The goal of this project is to study and develop probabilistic data cleaning techniques. Data cleaning refers to the process of detecting and repairing errors, duplicates and anomalies in data. In response to the large amounts of "dirty'' data in today's digital society, the data quality problem is enjoying a lot of interest from various disciplines in computer science. For instance, since most of the data resides in databases, efficient database techniques have been developed to improve the quality of data. These database techniques are mostly non-probabilistic in the sense that data is either clean or dirty, two objects are either the same or different, and repairs of the data are "one-shot''. That is, a single cleaned repair of the data is returned to the user, without any information on (a) why this repair is returned; (b) how reliable this repair is; and (c) whether other possible repairs exist that are of comparable quality. Clearly, such information is of great importance to assess the quality of these techniques. What is needed is a probabilistic approach to the data quality problem that provides assurances of the decisions made during the cleaning processes. The cornerstone of this project is the observation that many problems studied in probabilistic logic have a direct counterpart in research on data quality in databases, and vice versa. In this project we leverage these relationships to provide a solid foundation for data quality in a probabilistic setting. (FWO project with University of Leuven)

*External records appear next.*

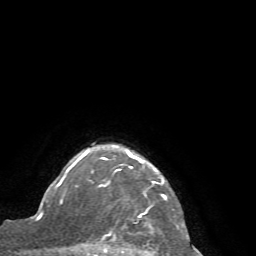
Breast MRI (dynamic contrast-enhanced), one axial slice; position 59 of 72 along the scan axis; cropped to one breast; dynamic contrast-enhanced series, time point 2 of 7 at this slice position (early post-contrast); 1.5 T; TE 4.2 ms, TR 8.7 ms; 256 × 256 image matrix, field of view 180 × 180 mm. Female patient.
Annotated regions visible in this slice (semi-automatically segmented with operator editing):
- enhancing-tissue mask used for the functional tumour volume (all voxels passing the contrast-enhancement thresholds inside the analysis volume; usually the tumour): bounding box [x1, y1, x2, y2] px = [65, 143, 167, 256]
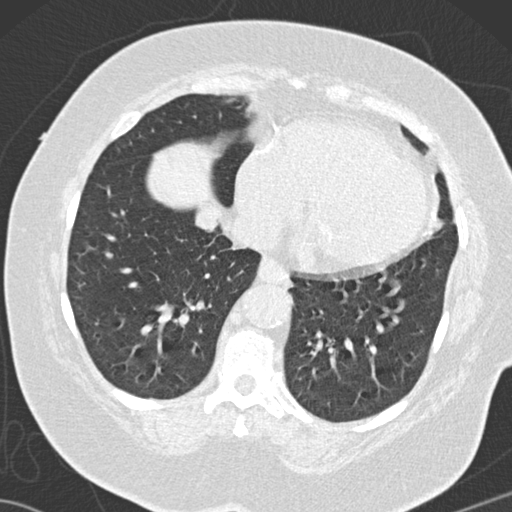
Low-dose screening chest CT, one axial slice; position 46 of 146 along the scan axis; 120 kVp; lung window (W 1500 / L -600 HU); 2 mm slice thickness; 512 × 512 image matrix, field of view 350 × 350 mm.
Structures marked on this image (manually delineated by an expert):
- lesion 3 (tumor, lower lobe of right lung): bounding box (x1, y1, x2, y2) in pixels: (194, 202, 219, 234)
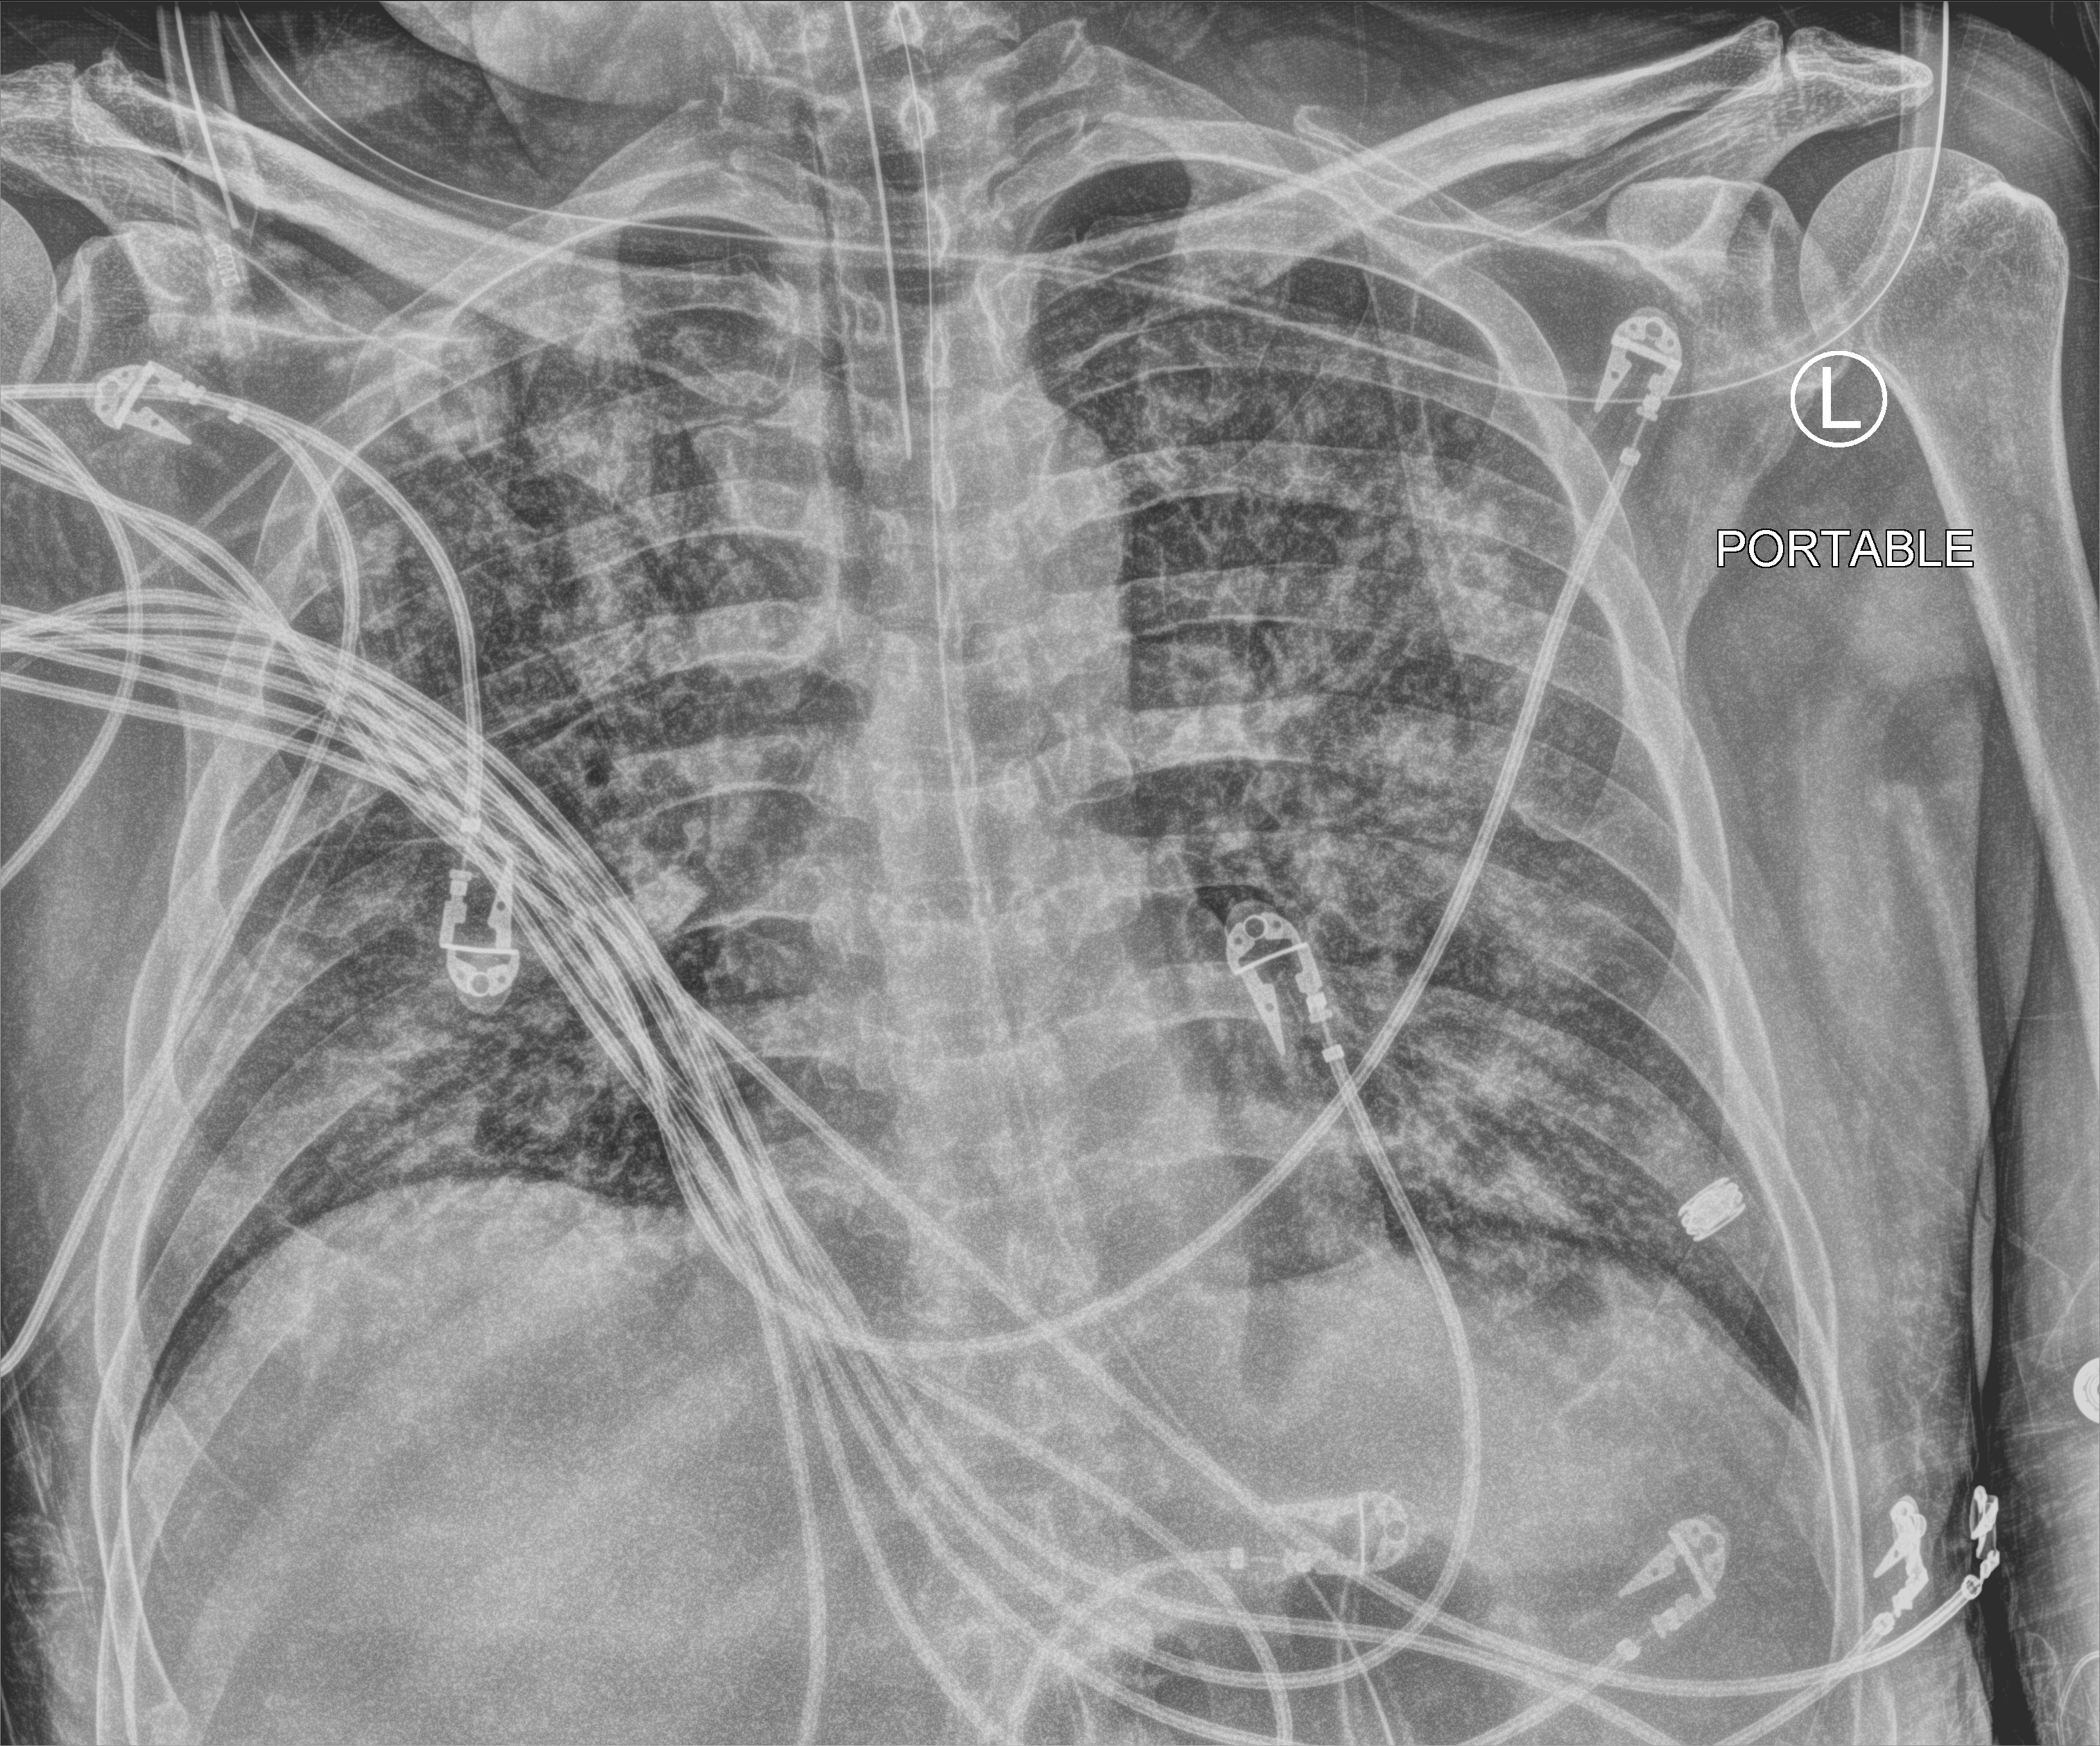
Portable chest radiograph; anteroposterior (AP) projection. Male patient hospitalised with COVID-19, age 18–59 years.
From the hospital-stay record, not from the radiograph (when in the stay this image was taken is not recorded): length of hospital stay: 40 days; admitted to intensive care during this hospital stay: yes.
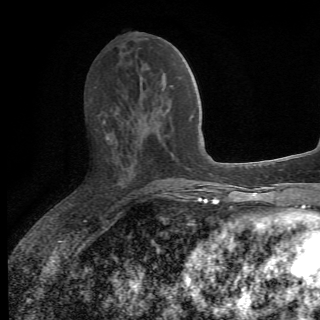
Breast MRI (dynamic contrast-enhanced), one axial slice. Position 26 of 78 along the scan axis. Cropped to one breast. Dynamic contrast-enhanced series, time point 2 of 6 at this slice position (early post-contrast). 1.5 T. 2.2 mm slice thickness. 320 × 320 image matrix. Female patient.
Annotated regions visible in this slice (semi-automatically segmented with operator editing):
- enhancing-tissue mask used for the functional tumour volume (all voxels passing the contrast-enhancement thresholds inside the analysis volume; usually the tumour): bounding box [x1, y1, x2, y2] px = [103, 120, 175, 198]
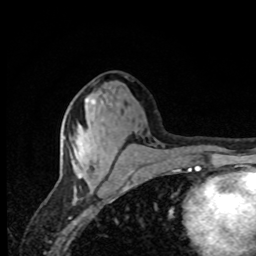
Breast MRI, one axial slice; position 35 of 80 along the scan axis; cropped to one breast; dynamic contrast-enhanced series, time point 2 of 8 at this slice position (early post-contrast); 1.5 T; TE 4.2 ms, TR 7 ms; 256 × 256 image matrix, field of view 155 × 155 mm. Female patient.
Annotated regions visible in this slice (semi-automatically segmented with operator editing):
- enhancing-tissue mask used for the functional tumour volume (all voxels passing the contrast-enhancement thresholds inside the analysis volume; usually the tumour): bounding box (x1, y1, x2, y2) in pixels: (74, 98, 95, 167)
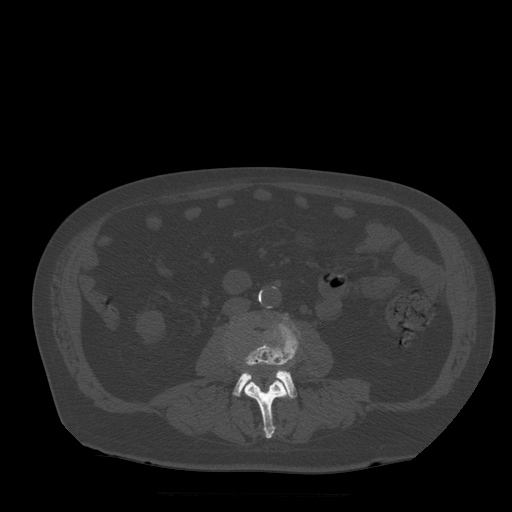
CT including the spine, one axial slice; position 130 of 522 along the scan axis; bone window (W 1800 / L 400 HU); 1.25 mm slice thickness; 512 × 512 image matrix. Patient age 72 years. Case-level facts recorded for this patient, not image findings: primary cancer: prostate.
Annotated regions visible in this slice (semi-automatically segmented with operator editing):
- L3 vertebra: bounding box <240,361,291,439> (left, top, right, bottom; pixels)
- L4 vertebra: <234,325,299,398>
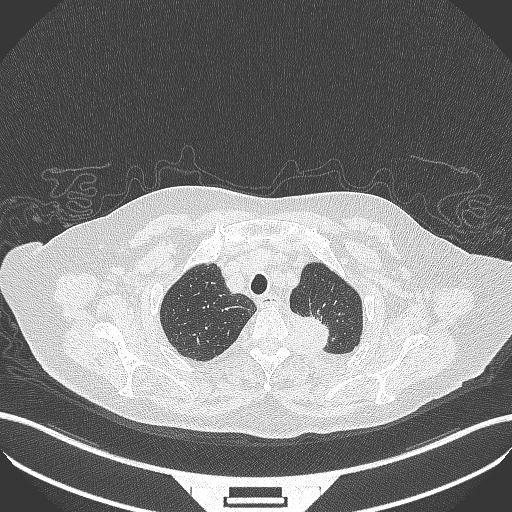
Chest CT, one axial slice. Position 297 of 353 along the scan axis. Reconstruction kernel B70f. Lung window (W 1500 / L -600 HU). 1 mm slice thickness. 512 × 512 image matrix, field of view 400 × 400 mm. Female patient, age 81 years. From the clinical record (not read from this slice): clinical TNM (as recorded): T2a N0 M0.
Structures marked on this image (rectangle marked by the reading radiologist):
- lung tumour (recorded histology: adenocarcinoma): bounding box (x1, y1, x2, y2) in pixels: (287, 306, 339, 350)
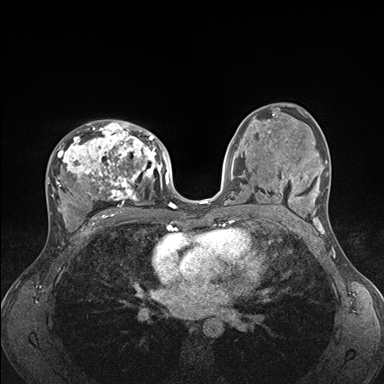
Breast MRI (dynamic contrast-enhanced), one axial slice; slice 96 of 176 in the series (ordered by position); dynamic contrast-enhanced series, time point 2 of 7 at this slice position (early post-contrast); 1.5 T; TE 1.5 ms, TR 4.1 ms; 384 × 384 image matrix, field of view 320 × 320 mm. Female patient.
Annotated regions visible in this slice (semi-automatically segmented with operator editing):
- enhancing-tissue mask used for the functional tumour volume (all voxels passing the contrast-enhancement thresholds inside the analysis volume; usually the tumour): bounding box (x1, y1, x2, y2) in pixels: (47, 122, 176, 235)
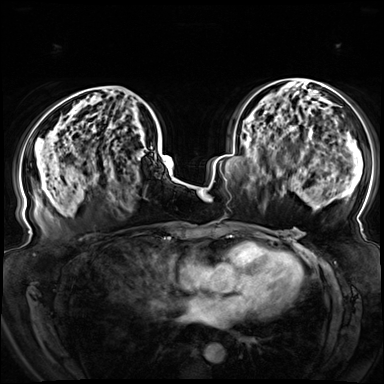
Breast MRI (dynamic contrast-enhanced), one axial slice. Position 41 of 72 along the scan axis. Dynamic contrast-enhanced series, time point 2 of 8 at this slice position (early post-contrast). 3 T. TE 1.3 ms, TR 4.3 ms. 384 × 384 image matrix. Female patient.
Annotated regions visible in this slice (semi-automatic segmentation, software-assisted and operator-edited):
- enhancing-tissue mask used for the functional tumour volume (all voxels passing the contrast-enhancement thresholds inside the analysis volume; usually the tumour): bounding box <65,86,109,100> (left, top, right, bottom; pixels)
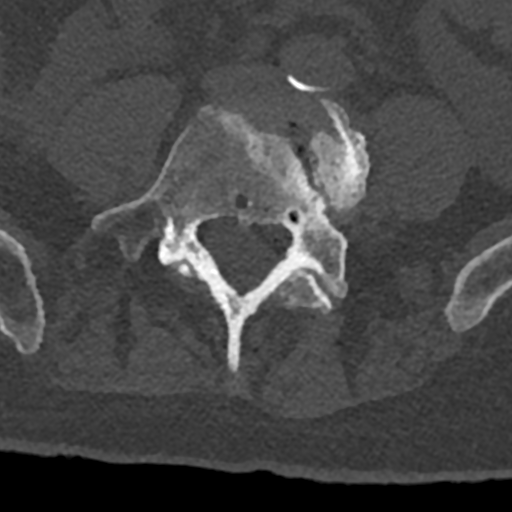
CT including the spine, one axial slice; slice 216 of 797 in the series (ordered by position); 120 kVp; bone window (W 1800 / L 400 HU); 512 × 512 image matrix, field of view 160 × 160 mm. Male patient, age 74 years. Case-level facts recorded for this patient, not image findings: primary cancer: renal; vertebrae with lytic lesions (as recorded): T10, L1, L2, L3, L4, L5.
Annotated regions visible in this slice (semi-automatic segmentation, software-assisted and operator-edited):
- L4 vertebra: bounding box (x1, y1, x2, y2) in pixels: (174, 89, 370, 315)
- L5 vertebra: (92, 106, 347, 372)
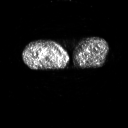
FDG PET of an extremity soft-tissue mass (from a PET/CT study), one axial slice; position 236 of 311 along the scan axis; 128 × 128 image matrix, field of view 700 × 700 mm. Patient: male, 50 years. Case-level facts recorded for this patient, not image findings: histological type: undifferentiated - pleiomorphic; grade: high; site of the primary tumour: right thigh.
Outlined on this slice (expert contour drawn on MRI and transferred to this co-registered scan by the dataset authors):
- gross tumour volume including surrounding oedema: bounding box [x1, y1, x2, y2] px = [42, 51, 55, 58]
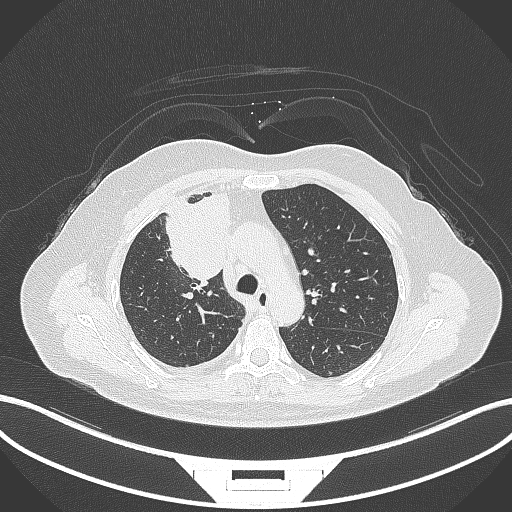
Chest CT, one axial slice; slice 203 of 305 in the series (ordered by position); reconstruction kernel B70f; 120 kVp; lung window (W 1500 / L -600 HU); 1 mm slice thickness; 512 × 512 image matrix, field of view 400 × 400 mm. Female patient, age 52 years. From the clinical record (not read from this slice): clinical TNM (as recorded): T3 N1 M1.
Structures marked on this image (bounding box drawn by a radiologist):
- lung tumour (recorded histology: adenocarcinoma): bounding box [x1, y1, x2, y2] px = [160, 195, 233, 289]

Querying distributed dynamic data collections

The ability to seamlessly query data residing in several distinct and distributed data sources has been a major driving force in database research and has led to the development of the first distributed database systems already in the nineteen eighties. Nowadays, our information society is characterized by data which is inherently dispersed but not necessarily residing in actually interconnected databases. Consider, for instance, the many, mostly independently operated, data collections in the life sciences where connections among data sources can be either hard-coded as explicit links or can be implicit through the semantics of the data. While each such collection can be queried through various portals, there are no centralized portals that provide an integrated interface to all of the data. An important reason for the lack of such centralized systems is the continuing growth in the number of data sources on the Web stemming from the ease by which scientists can provide data on-line. The combined data therefore spans a network of linked databases in which data sources can dynamically be added and removed, and whose contents can be changed, copied, transformed or even revoked without notice. In this project we will study and develop techniques for querying such dynamic distributed data collections. Our approach is based on three pillars: (1) the study of navigational query languages for linked data; (2) the study of distributed computing methods for distributed query evaluation; and, (3) the use of provenance as a mechanism for monitoring alterations to data sources. (FWO project with Hasselt University)

Computational models for big data algorithms

A central theme in computer science is the design of efficient algorithms . However, recent experiments show that many standard algorithms degrade significantly in the presence of big data. This is particularly true when evaluating classes of queries in the context of databases. Unfortunately, existing theoretical tools for analyzing algorithms cannot tell whether or not an algorithm will be feasible on big data. Indeed, algorithms that are considered to be tractable in the classical sense are not tractable anymore when big data is concerned. This calls for a revisit of classical complexity theoretical notions. The development of a formal foundation and an accompanying computational complexity to study tractability in the context of big data is the main goal of this project.